Third, a newborn might have low levels of vitamin K because it’s intestines are not yet colonized with bacteria needed to synthesize it and the “vitamin K cycle” isn’t fully functional in newborns. It makes sense then to bypass the gut and inject vitamin K right into the muscle right? Except baby’s kidneys aren’t fully functional either.

Fourth, babies are born with low levels of vitamin K compared to adults, but this level is still sufficient to prevent problems; vitamin K prophylaxis isn’t necessarily needed.

Finally, several clinical observations support the hypothesis that children have natural protective mechanisms that justify their low vitamin K levels at birth . I don’t know about you, but we should probably figure out why that is before we “inject now and worry about it later.”

Do you know why vitamin K is pushed on parents and their children?

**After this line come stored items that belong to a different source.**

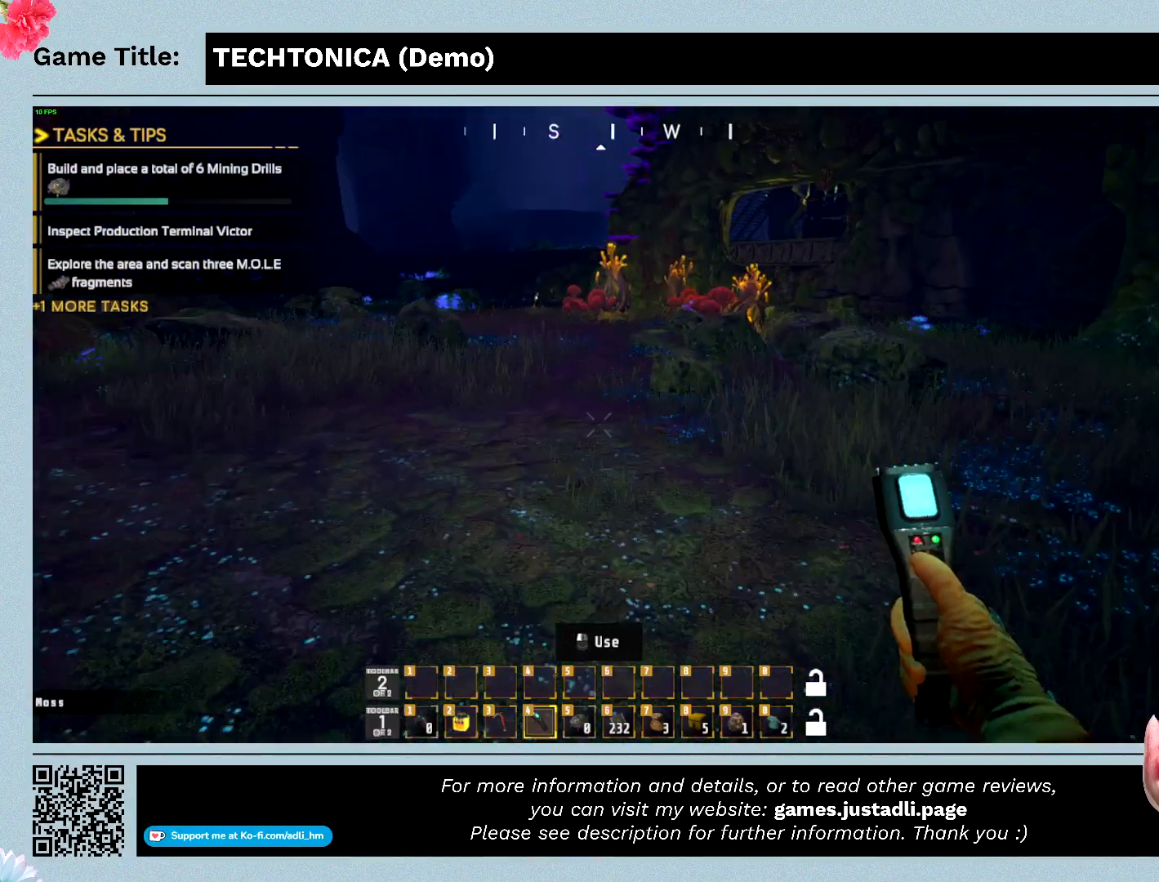
{"keys": [], "mouse": [], "events": []}
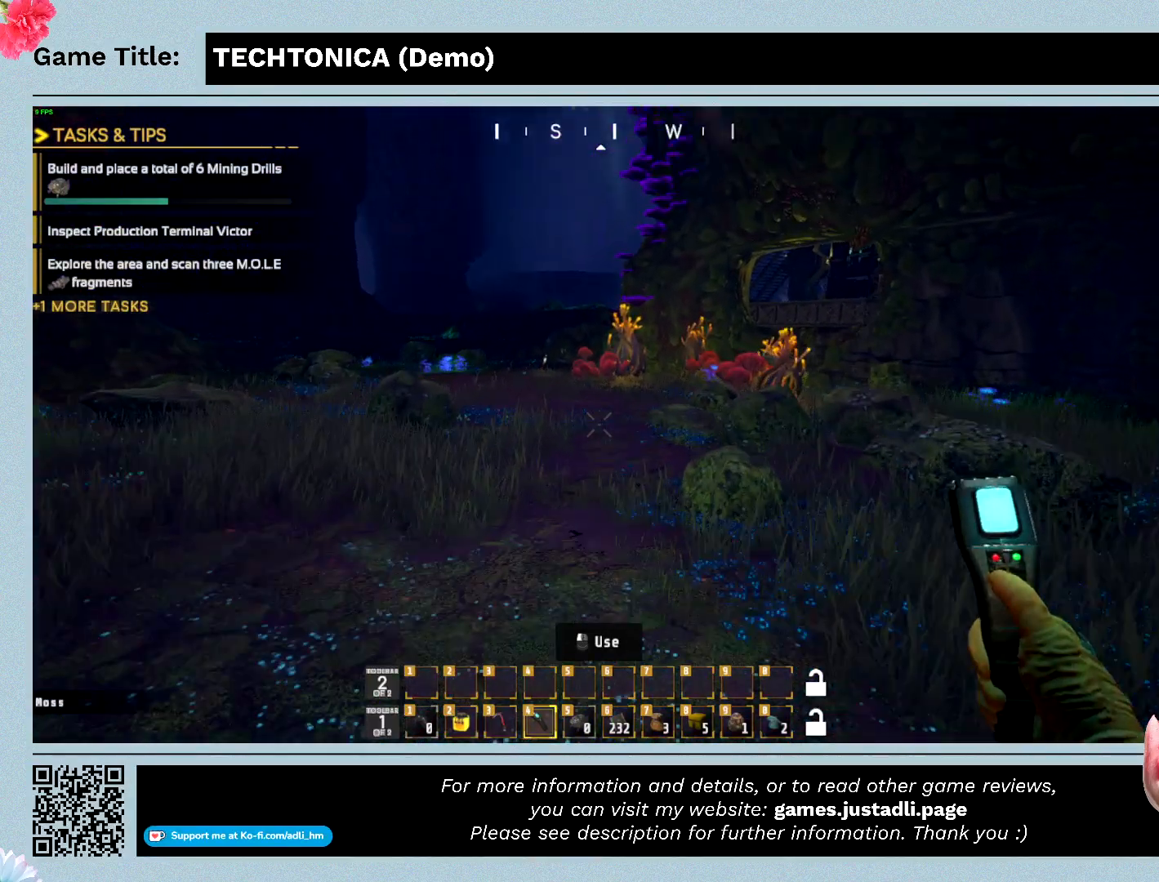
{"keys": [], "mouse": [], "events": []}
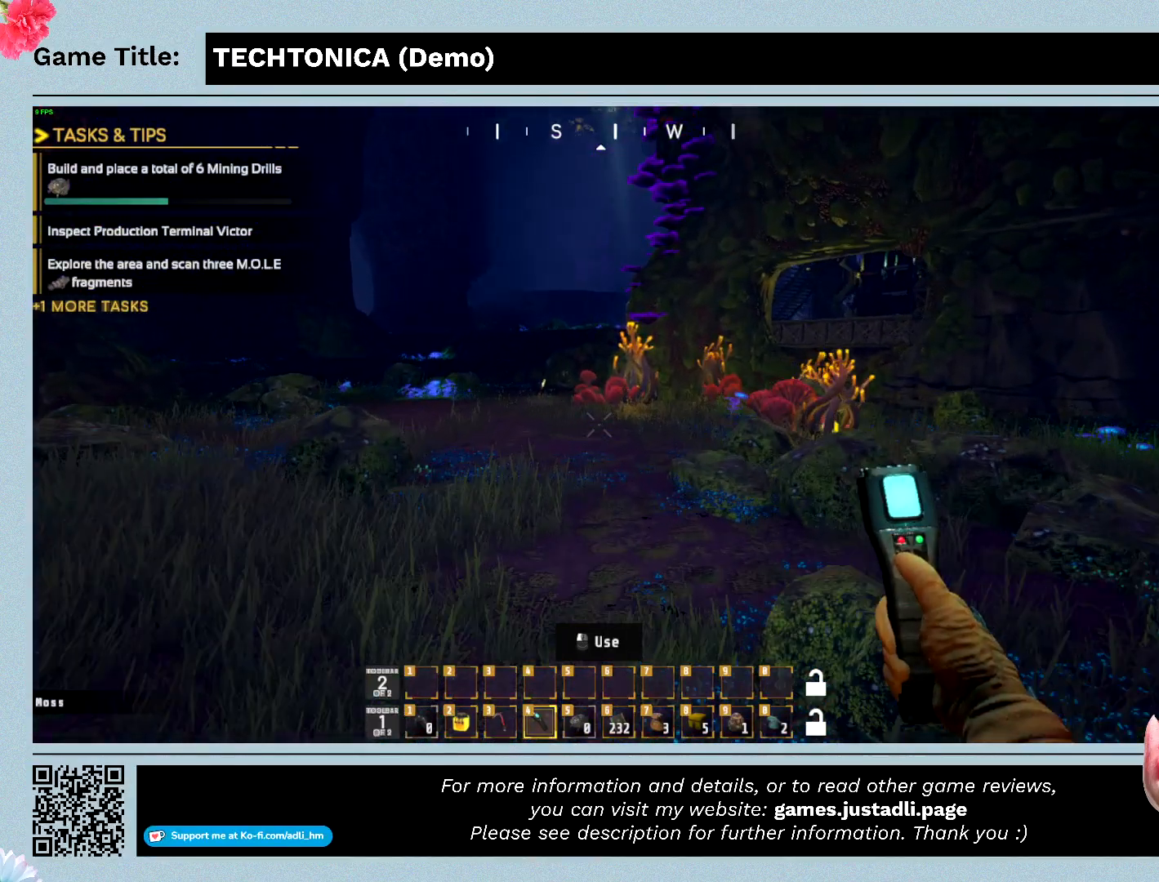
{"keys": [], "mouse": [], "events": []}
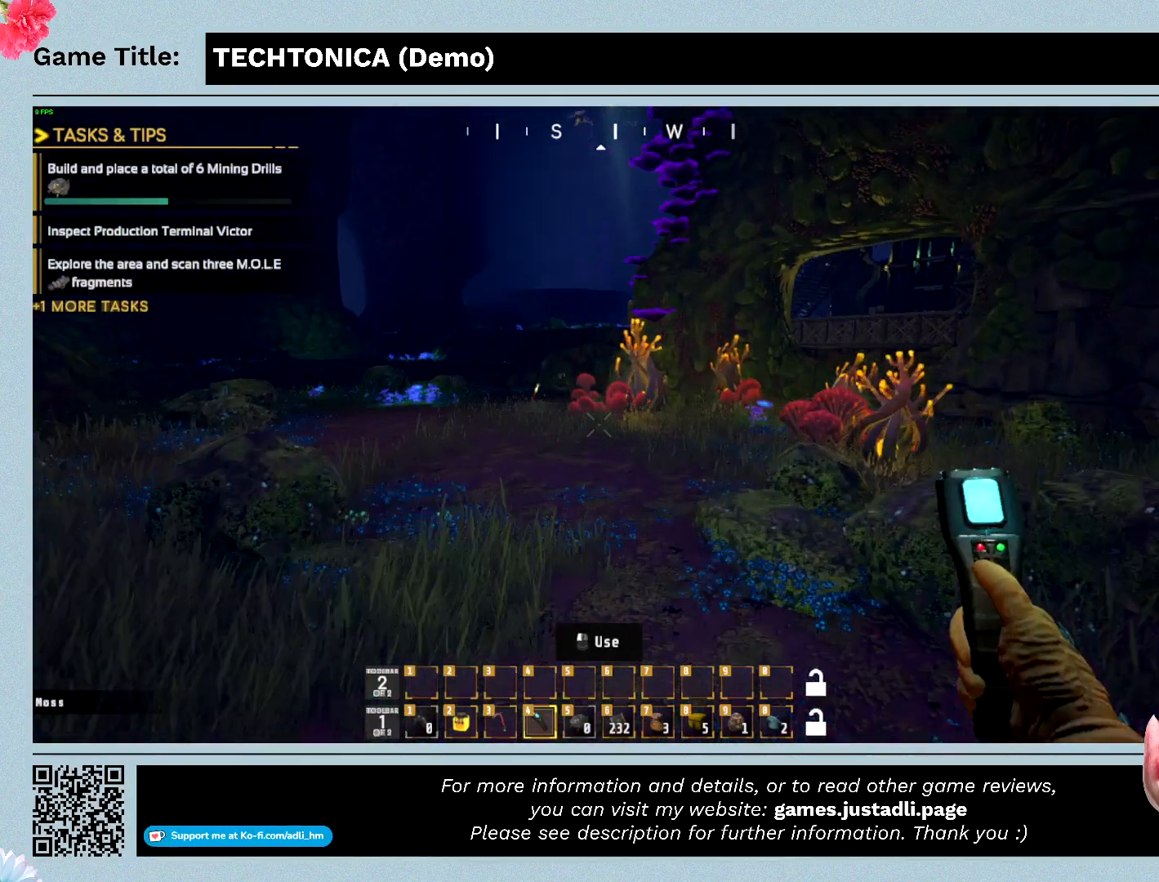
{"keys": [], "mouse": [], "events": []}
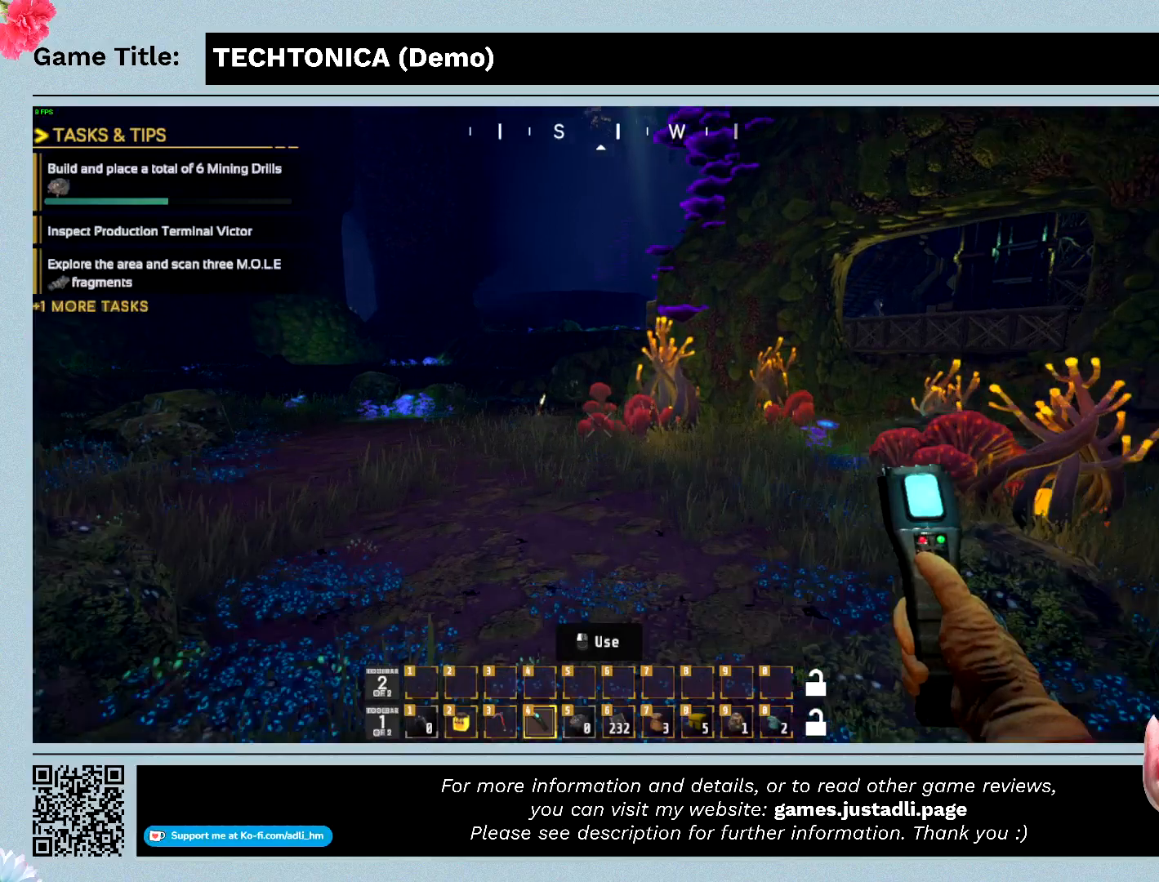
{"keys": ["w"], "mouse": [], "events": [[433, "w", "down"]]}
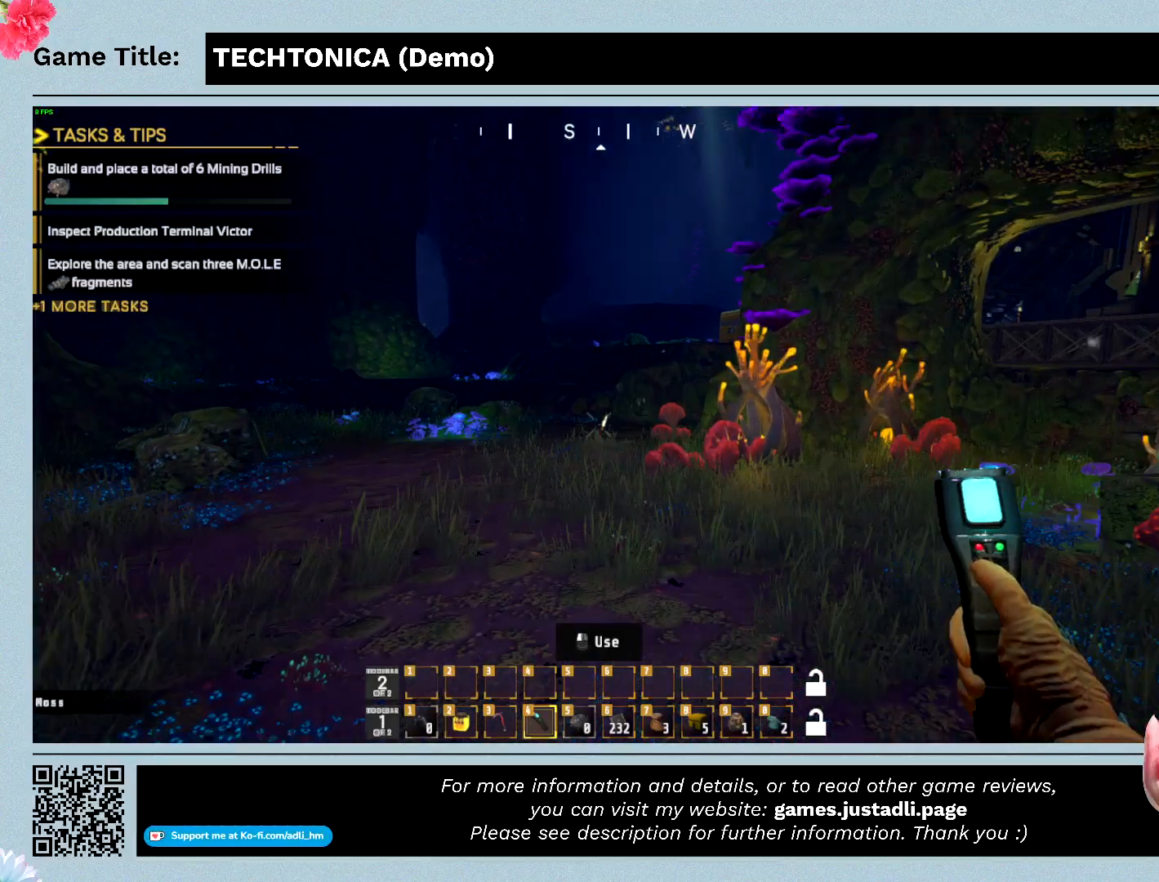
{"keys": ["w"], "mouse": [], "events": []}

Because pharmaceutical companies don’t like to lose money, $$$ doctors don’t like to be questioned, the American Academy of Pediatrics dare not change its recommendations.”

“Since 1985, the medical profession has known that oral vitamin K raises blood levels 300 – 9,000 times higher. The injectable vitamin K, results in vitamin K levels 9,000 times thicker than adults blood.

Baby’s blood thickened with vitamin K, causes a situation where stem cells have to move through sludge, not nicely greased blood vessels full of blood which can allow stem cells easy acess to anywhere. Maybe one day it will dawn on the medical profession that not only are cord blood stem cells important and useful to the newborn baby, but that stem cells need to thin blood for a reason.”

“Any fetus which gets being wrung out like a wet towel while travelling down a narrow drain pipe, can incur damage in any part of the body, including in the brain, and needs an in-built fix-it. And stem cells cross the brain blood barrier. In fact, stem cells can go … anywhere!!! Amazing don’t you think. God’s design has solutions for situational problems. Three solutions, actually. The second is the fact that naturally, in the first few days, a baby’s blood clotting factors are lower than normal.

But … pediatricians consider this a … “defect” … so want to give vitamin K which results in blood nearly 100 times thicker than an adult’s. This vitamin K injection, so they say … (like they say immediate cord clamping is safe, and normal, and delayed cord clamping is an unproven intervention) … is because the baby wasn’t designed right, and if you don’t give a vitamin K injection, the baby “could bleed to death”.

It’s not for nothing that the vitamin K syringe, sits right alongside that cord clamp and the scissors!

But there is an unanswered question:

“Why are blood clotting factors in babies low in the first few days after birth? Why has a baby got much thinner blood as a result?”

Might a logical hypothesis be, that thinner blood allows freer and quicker access of cord blood stem cells to any part of the body damaged during birth? After all, why should stem cells have to fight through a baby’s blood which is now 100 times thicker than any adult’s, courtesy of another needle?”

This information is from a medical journal.